The data:
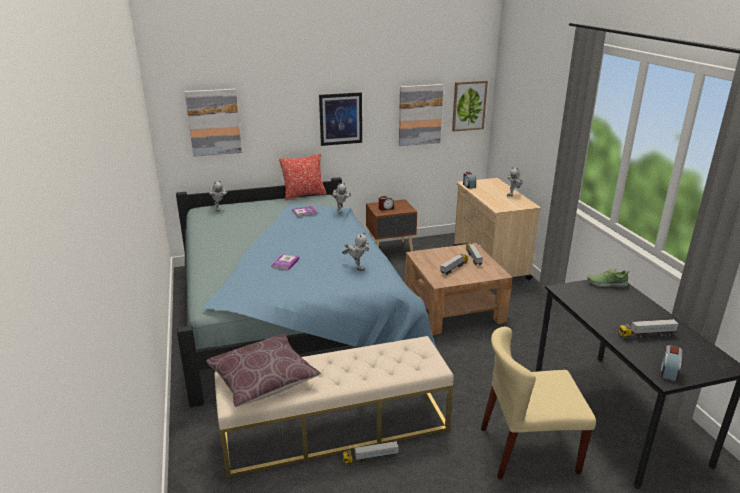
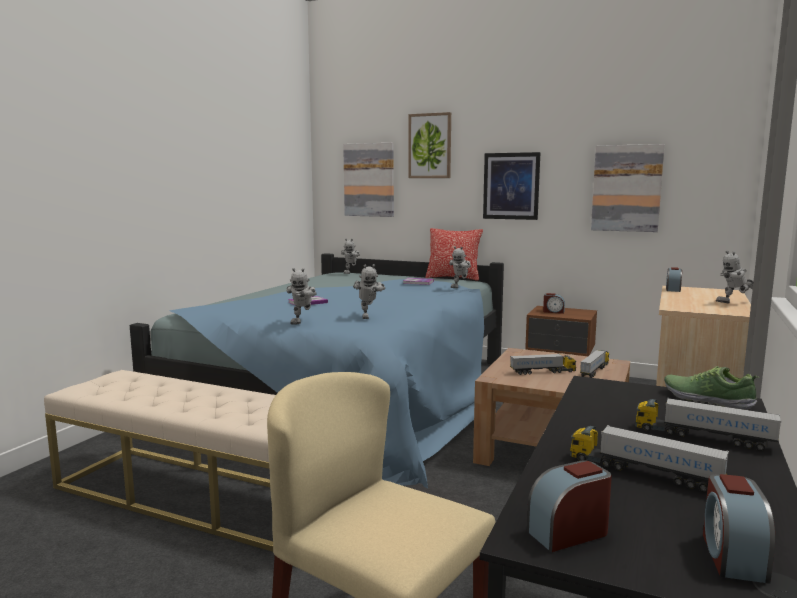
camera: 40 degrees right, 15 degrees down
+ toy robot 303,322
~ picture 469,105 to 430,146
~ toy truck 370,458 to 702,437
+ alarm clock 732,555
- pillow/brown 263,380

Description of the task: Transcribe each line above verbatim, with the pictures left out.

Written response:
camera: 40 degrees right, 15 degrees down
+ toy robot 303,322
~ picture 469,105 to 430,146
~ toy truck 370,458 to 702,437
+ alarm clock 732,555
- pillow/brown 263,380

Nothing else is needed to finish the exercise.